Samsung a dû prendre fin août une décision rare dans l’industrie mobile, celle de puiser dans les réserves de composants sécurisées pour ses smartphones 2027 afin d’alimenter la production du Galaxy Z Fold 8, dont le succès commercial dépasse toutes les projections initiales. Le pliable au format passeport, dévoilé à Londres en juillet, provoque des ruptures de stock partielles sur Samsung.com aux États-Unis et contraint le géant coréen à revoir de fond en comble sa chaîne d’approvisionnement.
Le goulot d’étranglement porte un nom : le Display Driver IC (DDI). Une puce sur mesure qui pilote chaque pixel de la dalle OLED pliable. Conçue par la division System LSI de Samsung et gravée par le fondeur taïwanais UMC sur un procédé 22 nanomètres, cette pièce ne peut pas être empruntée à un autre modèle Galaxy. Chaque DDI est calibré pour les spécifications d’un écran donné, et les trois nouveaux pliables Samsung embarquent des variantes différentes. UMC tourne déjà à pleine capacité sur ce nœud de fabrication, et un cycle normal de production transforme les wafers en puces DDI en environ quatre mois… un délai incompatible avec l’urgence commerciale du moment.

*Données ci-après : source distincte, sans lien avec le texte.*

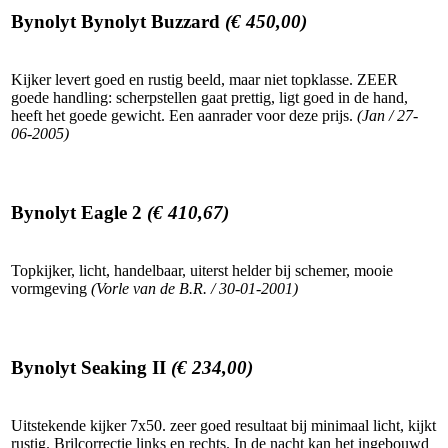
Bynolyt Bynolyt Buzzard
(€ 450,00)
Kijker levert goed en rustig beeld, maar niet topklasse. ZEER
goede handling: scherpstellen gaat prettig, ligt goed in de hand,
heeft het goede gewicht. Een aanrader voor deze prijs.
(Jan / 27-
06-2005)
Bynolyt Eagle 2
(€ 410,67)
Topkijker, licht, handelbaar, uiterst helder bij schemer, mooie
vormgeving
(Vorle van de B.R. / 30-01-2001)
Bynolyt Seaking II
(€ 234,00)
Uitstekende kijker 7x50. zeer goed resultaat bij minimaal licht, kijkt
rustig. Brilcorrectie links en rechts. In de nacht kan het ingebouwd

Samsung a formellement demandé à UMC d’activer un « super hot run », protocole de fabrication accéléré réservé aux situations exceptionnelles, mais le fondeur a répondu que toute accélération serait difficile à mettre en œuvre. La parade adoptée consiste donc à rediriger vers la ligne Z Fold 8 les volumes de DDI déjà réservés pour de futurs développements, qu’il s’agisse de la poursuite de production du pliable l’an prochain ou de son successeur. Samsung prévoyait en parallèle de produire un million d’unités supplémentaires du Fold 8 pour combler l’écart entre offre et demande.
La pression ne se limite d’ailleurs pas aux DDI. Les commandes de charnières et de verre ultra-fin (UTG) ont elles aussi été revues à la hausse, signe que l’ensemble de la supply chain du Fold 8 est sous tension. Ce phénomène contraste avec la trajectoire du Galaxy Z Flip 8, dont la demande reste en dessous des attentes, confirmant que le nouveau gabarit compact du Fold a touché un point sensible chez les consommateurs.
Deux facteurs alimentent cet engouement dont le format « passeport », plus ramassé que les générations précédentes, et qui a manifestement séduit un public qui boudait jusque-là les pliables trop encombrants. Mais aussi l’arrivée imminente d’un iPhone ultra pliable (attendu le 9 septembre) a vraisemblablement accéléré les décisions d’achat chez les utilisateurs Android soucieux de franchir le pas avant qu’Apple ne redéfinisse les codes du segment.
Le marché mondial du smartphone pliable reste une niche, avec des livraisons globales qui devraient atteindre environ 36 millions d’unités d’ici 2028 selon Omdia, soit à peine un doublement par rapport aux niveaux actuels. Un seul modèle capable de saturer les capacités d’un fondeur majeur comme UMC constitue un signal industriel inhabituel, qui pourrait aussi compliquer la planification des composants d’un Galaxy S27 attendu dans six mois. Samsung, porté par un premier semestre 2026 où le Galaxy S26 Ultra est devenu le smartphone Android le plus vendu au monde, joue désormais une partie d’équilibriste entre le triomphe d’aujourd’hui et les engagements de demain.